Elise Witt, one of the godmothers of vocalism in Atlanta, has coached and counseled singers all over the world.
Hundreds have subscribed to her classes in town and thousands have heard her perform, as a bandleader, a soloist and choral director.
At a benefit concert Saturday, Witt, 66, will celebrate a four-decade career in music and the publication of her first songbook. Through her classes and with her Small Family Orchestra and her vocal trio called Natural Rhythms and other ensembles, Witt has brought song into the lives of many.
The many now seem determined to repay the favor. On Saturday, it might seem like every member of that host of musical followers is on stage at once, during the show at the Chosewood Ballroom.
More than two dozen musicians will bring her tunes to life, including string band virtuosos Jeff and Johnny Mosier, Atlanta songster Caroline Aiken and roots musicologist and performer John McCutcheon.

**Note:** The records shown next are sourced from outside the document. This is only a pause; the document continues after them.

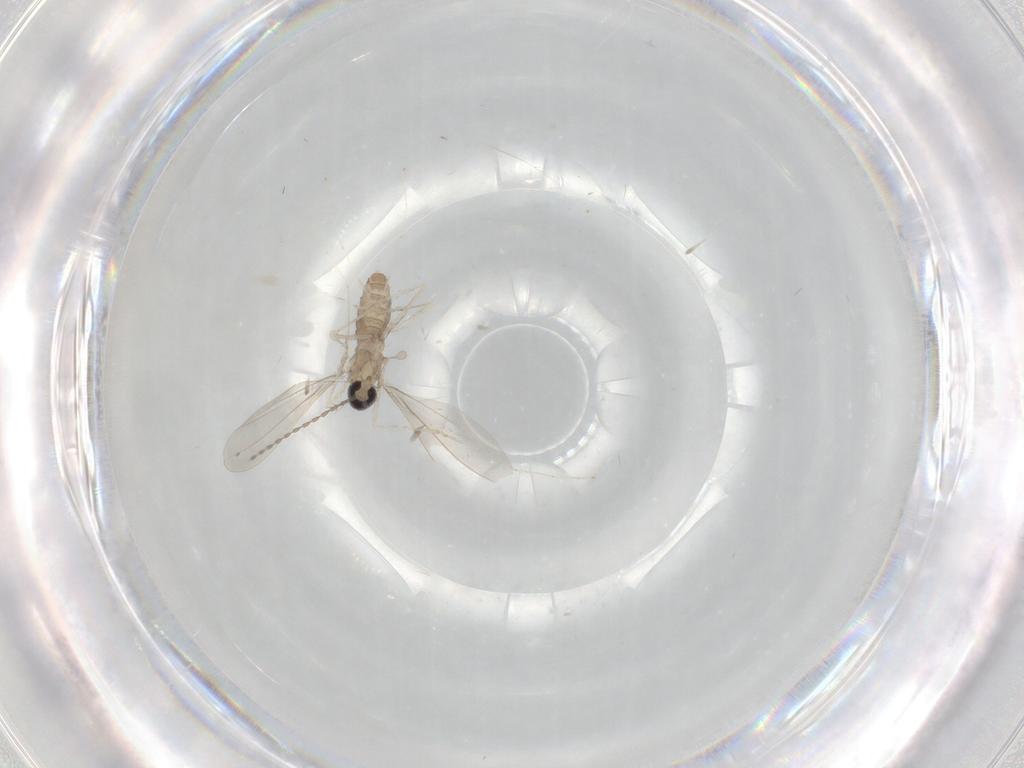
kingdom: Animalia
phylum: Arthropoda
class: Insecta
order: Diptera
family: Cecidomyiidae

On top of that, another dozen or so voices from the Global Village Chorus will help open the show.
While Witt will conduct the chorus, a group she has been working with since the Global Village Project began 11 years ago, most of the time, she said, she will just be listening and “basking.”
It’s a bit of well-deserved sunshine she’ll be enjoying.
The Global Village Project is a private middle school for female refugees, created with the goal of teaching English (and regular middle school skills) to non-English speaking refugees, many of whom have arrived in this country after years in refugee camps.
“I use singing to teach English,” said Witt recently, as she waited in the San Francisco airport for a flight home.
She also uses singing to help the young women open up to each other, to create a community within the school and provide the artistic and musical rewards of choral training.
“I haven’t seen anyone do the type of work she does at our school,” said Kimberly Render, arts coordinator at the school. “It’s incredible.” Render said the school emphasizes “social and emotional learning, and the singing is a huge part of that: singing in a circle, singing in a community. I call her the heartbeat of GBP.”
Saturday's show, which benefits the Global Village Project, will draw its repertoire from "All Singing: The Elise Witt Songbook," which includes 58 songs, from the poignant "My Journey Yours" to the piquant "My Salsa Garden."
One of those songs is called “Singen Macht Alles Gut.” It’s a poem by Witt’s pharmacologist father, set to music by the daughter, and will be performed Saturday by Render who is trained as an operatic soprano. (She is part of the chorus in the Metropolitan Opera’s new production of “Porgy and Bess.”)
The title translates roughly to “singing heals everything,” a philosophy to which Render subscribes.
Witt is a topical writer in the Pete Seeger mold, and has always combined her music with a thirst for social justice, especially justice for those on the bottom rungs of the economic ladder.
One of her new songs, “My Journey Yours,” demonstrates that concern.
The song was part of a multi-disciplinary art project with Refugee Family Services in Clarkston, a DeKalb County town that has welcomed refugees from around the world. The staff members, who are also immigrants and refugees, taught Witt words from their home languages that mean “my journey yours.” Each language — Kurdish, Arabic, Mano, Amharic, Bosnian, Vietnamese, Somali — had its own rhythm.
Witt then asked each staff member to recall a song from their childhoods — a lullaby, a musical game, a folk song — and she retrieved a melody fragment from each, to pair with the words. During the performance, the sounds of the different languages are stacked up to make a polyrhythmic web of words, accented with body percussion.
“I tell my singers [that] singers are athletes,” she said. “We use our whole bodies. Singing is a very physical thing; it vibrates your body, and singing with other people is combining our waves together.”
Born in Switzerland, Witt grew up speaking German, and came to the U.S. at age 4, learning English as her second language. (She has since learned several more.)
She came to Atlanta in the late 1970s to help found the Theatrical Outfit, and her first teaching job was helping members of that company learn how to use their voices.
In the 2000s, she began studying with vocalist Rhiannon, and with Rhiannon's teacher, Bobby McFerrin, performing onstage at Symphony Hall with McFerrin last year. McFerrin's impact has been to expand her interest in spontaneous composition and to give her the confidence to improvise.
“I like to think of that circle (of singers) as a trampoline, an elastic, supportive foundation for a soloist to take the jump, fly in the air and create something new.”
Added Witt: “I also believe that singing in a community is a political act. I feel like it’s important for people to have a voice and for people to join their voices. I teach people who have been told they can’t sing, they aren’t musical, they’re tone-deaf. When they come to my classes within an hour they are part of this amazing sound.”
Elise Witt and friends, featuring Caroline Aiken, David Marcus, John McCutcheon and the Global Village Chorus
6 p.m VIP book signing: $125. Concert: 7 p.m. Saturday. $15-$75.
Chosewood Arts Complex, 420 McDonough Blvd. SE, Atlanta.